それでも前半のロスタイム、サミー・ケディラが放ったミドルはクロスバーに嫌われ、後半に入ってからも何度か作った決定機を決めることができない。
ドイツにとってはツキのない展開が続いた。

しかし、そんなドイツに最大のチャンスが訪れる。
セルビアの守備の要、ネマニャ・ビディッチがペナルティエリア内でつまらないハンドを侵し、ドイツがPKを獲得。
試合巧者のドイツが、やはりここで同点に追いつくかと思われた。

しかしルーカス・ポドルスキーの放った強烈なキックは、セルビアGKブラディミル・ストイコビッチのファインセーブに阻まれる。
このビッグセーブで、逆にセルビアが一気に息を吹き返すことになる。

その後は数的優位を活かして、チャンスを作っていくセルビア。
対するドイツはと言えば、初戦で大活躍したメスト・エジルがこの試合では不発。
残り 10分を残したところで、両チームともが交代枠を使い切る総力戦となった。

ドイツはカカウ、マルコ・マリン、マリオ・ゴメスといったアタッカーたちを次々と投入して得点を狙うも、セルビアの敷く堅陣を突き崩せない。

けっきょく終盤のドイツの猛攻を、体を張ったディフェンスで凌ぎきったセルビアが0点に抑えて、強豪ドイツを相手に貴重な勝ち点3をゲットした。

この勝利はセルビアとしては、現在のような単独国となってからはワールドカップでの初勝利となる、記念すべき1勝だった。

ワールドカップに棲む “魔物” の存在

セルビアの高い集中力が見られたこの試合、逆にドイツは若さと経験不足を露呈する格好となった。

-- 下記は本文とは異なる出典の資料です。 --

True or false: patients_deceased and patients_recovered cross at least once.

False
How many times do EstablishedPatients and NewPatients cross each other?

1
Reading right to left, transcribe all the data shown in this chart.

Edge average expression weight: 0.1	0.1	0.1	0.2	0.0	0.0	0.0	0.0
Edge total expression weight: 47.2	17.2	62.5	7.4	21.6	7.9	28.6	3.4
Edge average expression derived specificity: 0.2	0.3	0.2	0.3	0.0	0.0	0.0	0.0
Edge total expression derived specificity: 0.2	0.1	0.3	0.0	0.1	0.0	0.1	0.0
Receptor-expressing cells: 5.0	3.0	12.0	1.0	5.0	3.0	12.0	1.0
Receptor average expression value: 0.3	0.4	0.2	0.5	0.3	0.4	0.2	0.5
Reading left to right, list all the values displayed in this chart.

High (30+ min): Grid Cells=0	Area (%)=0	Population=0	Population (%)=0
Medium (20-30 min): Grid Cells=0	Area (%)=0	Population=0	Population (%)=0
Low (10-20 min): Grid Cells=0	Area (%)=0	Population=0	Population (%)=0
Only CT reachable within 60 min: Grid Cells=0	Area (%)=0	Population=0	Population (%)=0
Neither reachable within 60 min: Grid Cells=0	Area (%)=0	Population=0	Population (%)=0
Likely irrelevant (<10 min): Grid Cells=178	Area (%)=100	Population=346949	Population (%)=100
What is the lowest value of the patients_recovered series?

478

僕は初戦のオーストラリア戦でのドイツの圧倒的強さを見て、ドイツはベスト8くらいまでは無双の強さを見せつけるだろうと予想した。
しかし蓋を開けてみれば、次のこの試合で早くもドイツは黒星を喫する結果となってしまった。

このゲームを見て、僕はひとつ確信したことがある。

今大会はあまりにも波乱が多い。
強豪国や好調と見られていたチームが、次の試合では打って変わって酷い試合を見せたりする。
理由は定かではないけれど、とにかく多くのチームの戦いぶりがあまりにも安定していない。

僕が思うに、この大会には “魔物” が棲んでいる。

アフリカ大陸で初めて開催されたこのワールドカップは、一筋縄ではいかない波乱の大会になるだろう。
ベスト4には予想もしなかったチームの名前が、1チームくらいは入ってくるのではないか。

そして優勝するチームはいったいどこなのか?

全く先の読めないこの大会。
やっている選手たちはたまらないだろうけど、僕たち観戦者からしてみれば、この上なくエキサイティングな大会となりそうである。